### SELECTED TEXT
----------------
# Autotrail Dealer



## Ollie33 (Sep 3, 2011)

Not sure if I am permitted to ask this but here goes. Looking for a recommended Autotrail dealer


----------



## tonka (Apr 24, 2006)

Simples......

http://www.auto-trail.co.uk/index.php/dealer-finder

Consider putting your location on your profile, I find it handy to see where people are in the country and then you can advise them a bit closer to home..
I bought a new Autotrail in January this year, best deal going was Leisure kingdom near Derby..


----------



## trevorf (May 16, 2005)

John Cross

West Country Motorhomes

Spinneys


depending on whether you live South east, South West or North.


----------



## Sonesta (May 10, 2005)

Camper UK in Lincoln are Auto Trail dealers and they are an excellent family run business to deal with. http://www.camperuk.co.uk/

Sue


----------



## peribro (Sep 6, 2009)

Ollie33 said:


> Not sure if I am permitted to ask this but here goes. Looking for a recommended Autotrail dealer


What part of the country?


----------



## rayrecrok (Nov 21, 2008)

Hi.

Brownhills.. cough!.. :twisted: :twisted: :twisted: 

ray.


----------



## tonka (Apr 24, 2006)

rayrecrok said:


> Hi.
> 
> Brownhills.. cough!.. :twisted: :twisted: :twisted:
> 
> ray.


Who... (choke... choke..). !! :lol:


----------



## javea (Jun 8, 2007)

rayrecrok said:


> Hi.
> 
> Brownhills.. cough!.. :twisted: :twisted: :twisted:
> 
> ray.


You fallen out with ollie33?


----------



## DTPCHEMICALS (Jul 24, 2006)

I have had good service from Brownhills, when under previous management. Can`t comment on the current team.

I do use their toilet fascilities at least once a month at Newark.
Just handy when using the A1 8) 

Dave p


----------



## rayrecrok (Nov 21, 2008)
----------------
### PROVIDED MATERIAL
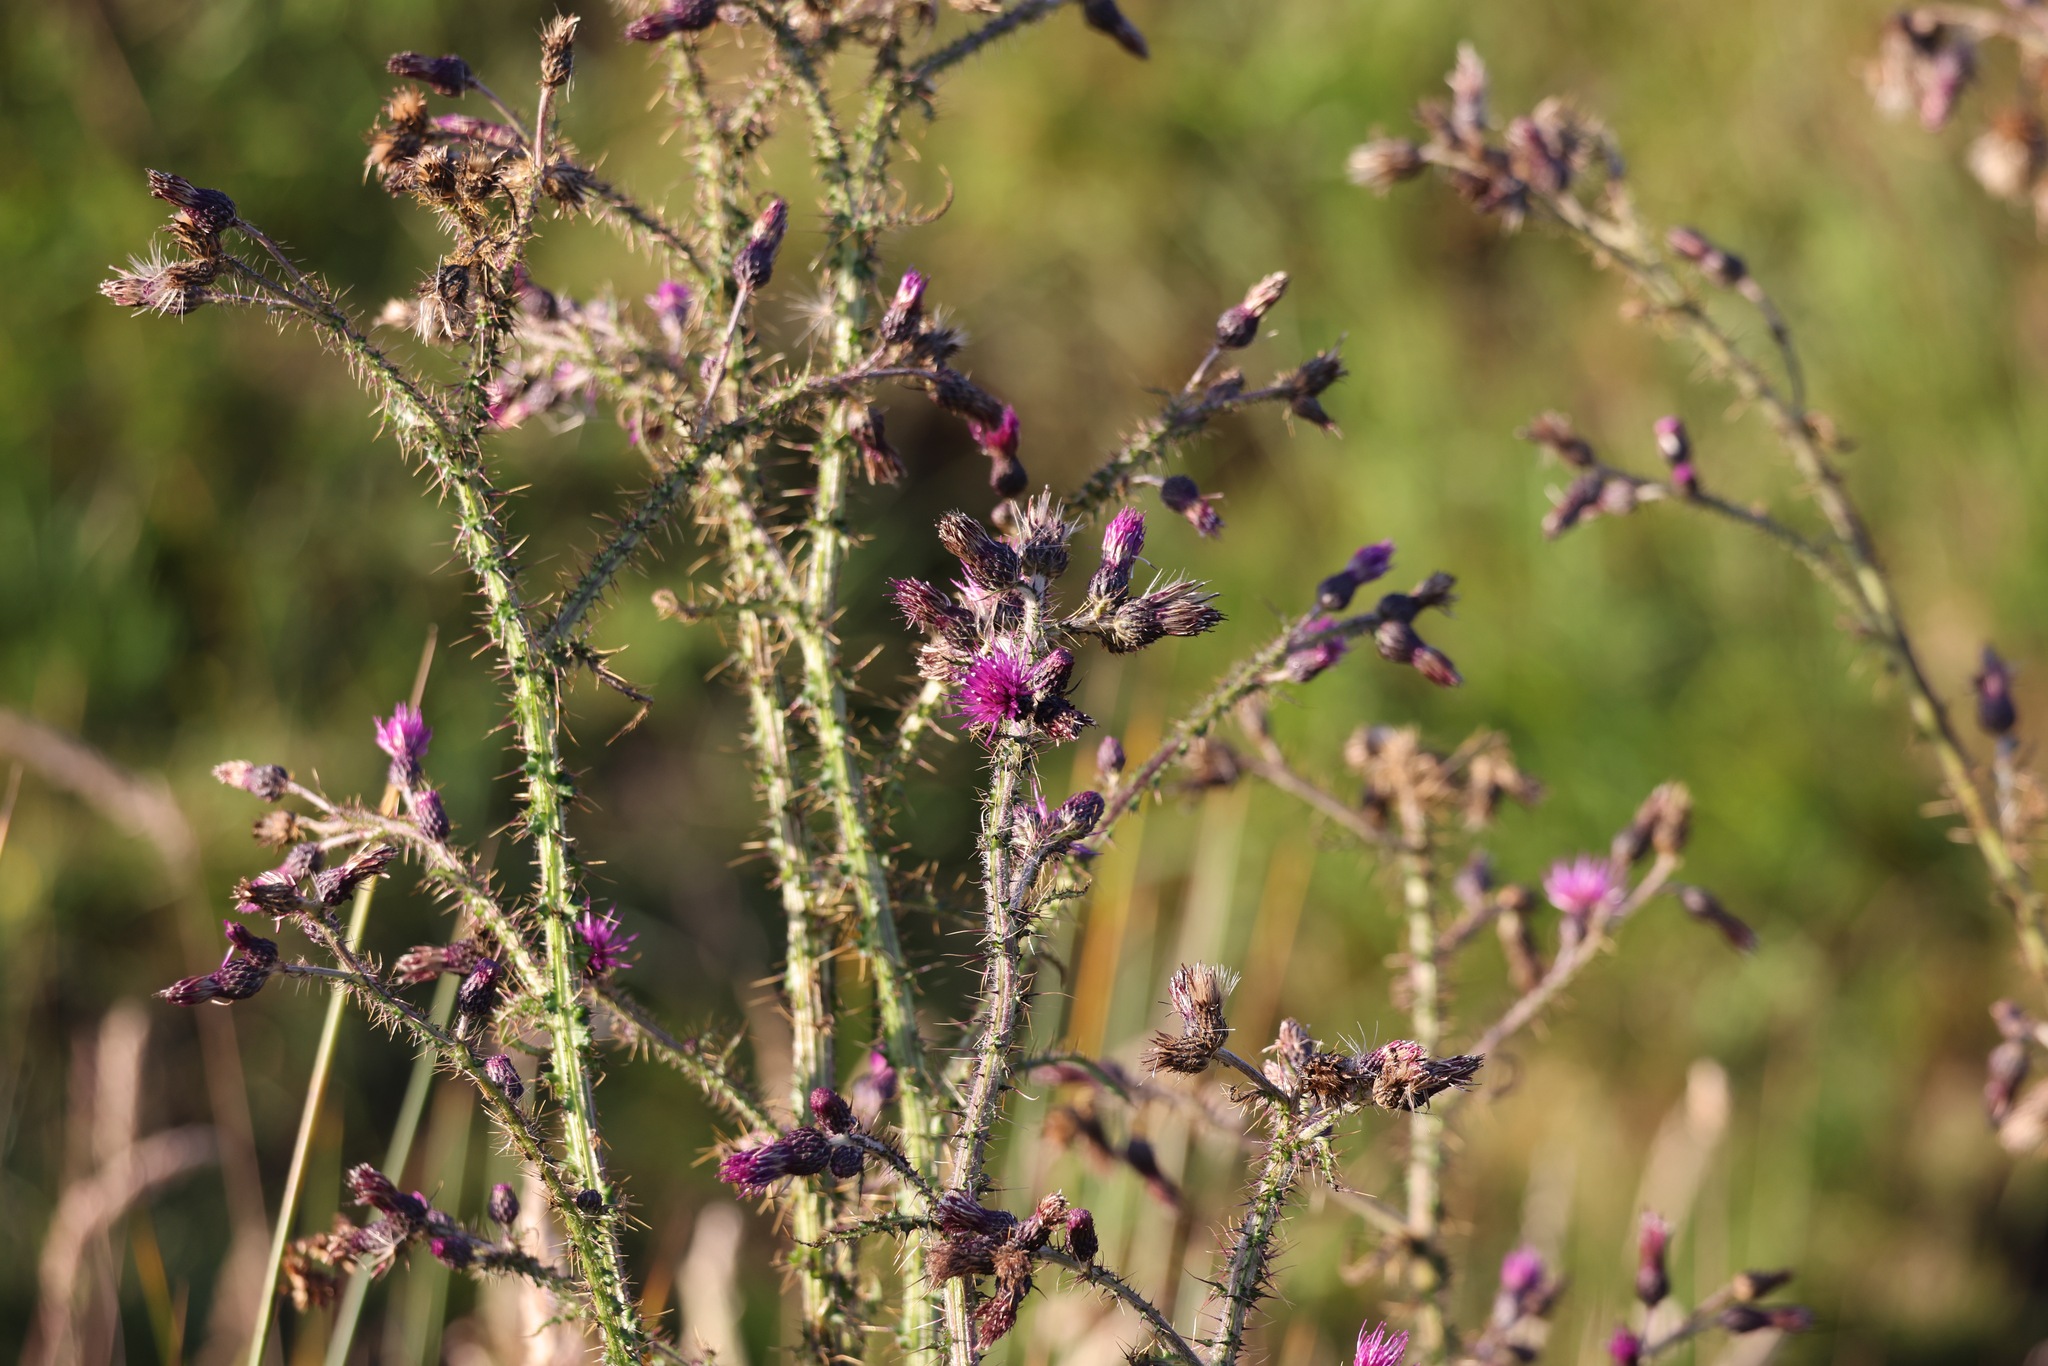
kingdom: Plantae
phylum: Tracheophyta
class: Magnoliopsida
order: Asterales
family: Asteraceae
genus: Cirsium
----------------
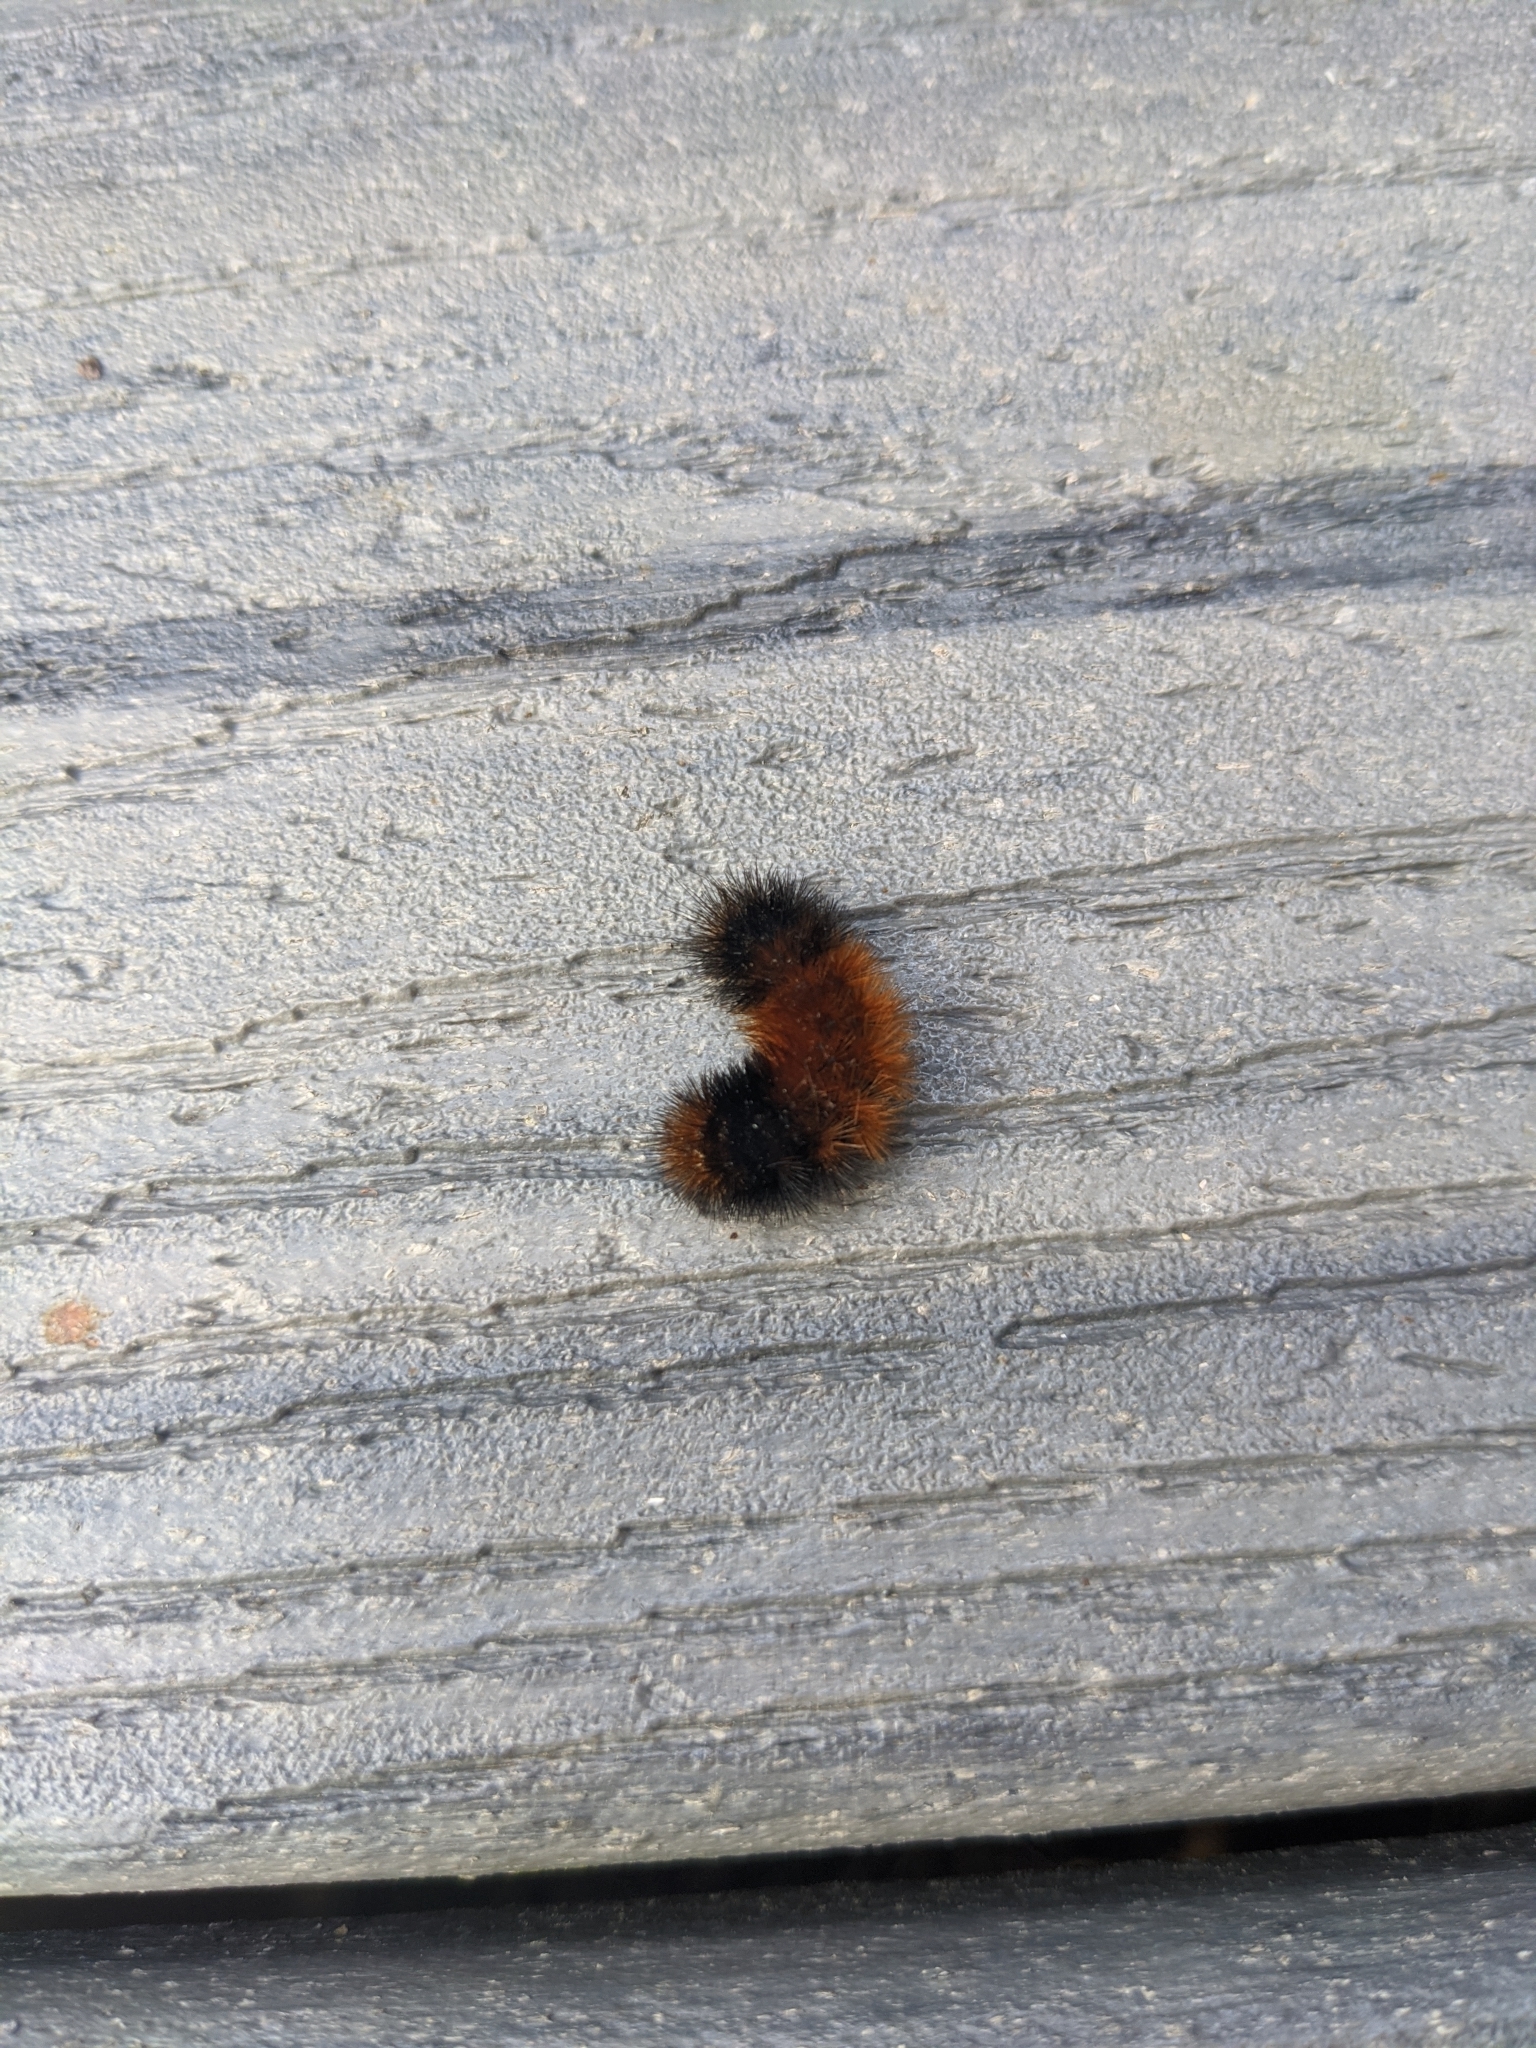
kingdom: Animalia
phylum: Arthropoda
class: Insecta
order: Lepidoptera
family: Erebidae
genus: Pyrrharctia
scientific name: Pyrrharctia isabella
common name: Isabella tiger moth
----------------
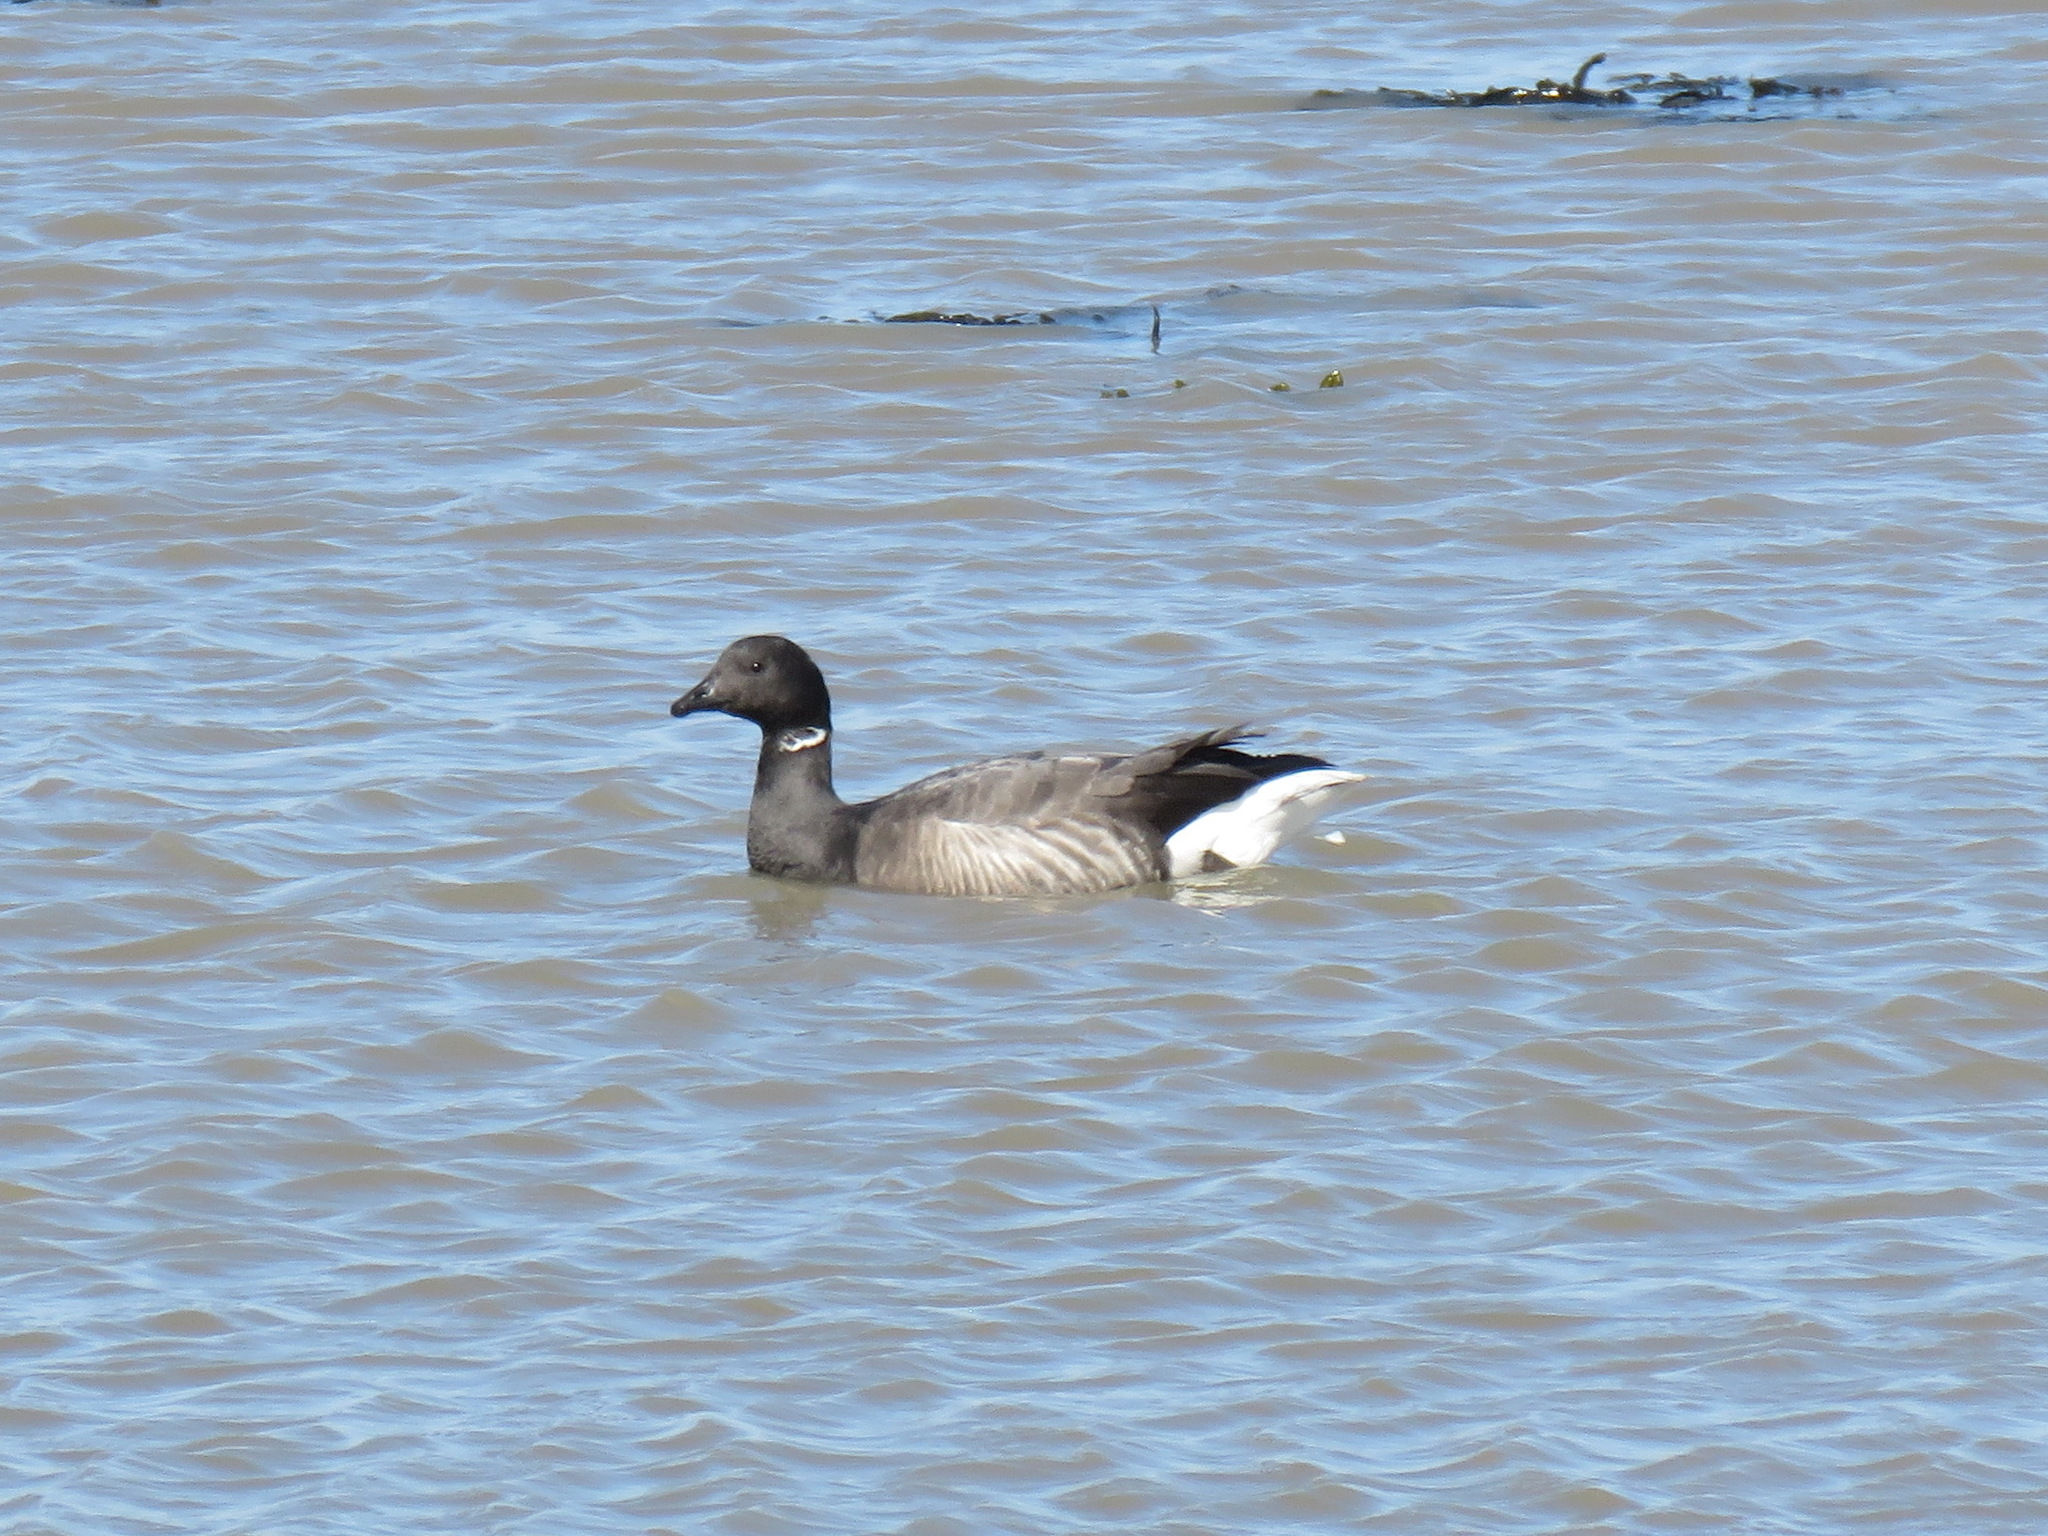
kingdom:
----------------
### WHAT IS BEING ASKED
Reproduce the part of the Autotrail dealer thread that opens with the words "## DTPCHEMICALS (Jul" and closes with "using the A1 8)".

### TASK SOLUTION
## DTPCHEMICALS (Jul 24, 2006)

I have had good service from Brownhills, when under previous management. Can`t comment on the current team.

I do use their toilet fascilities at least once a month at Newark.
Just handy when using the A1 8)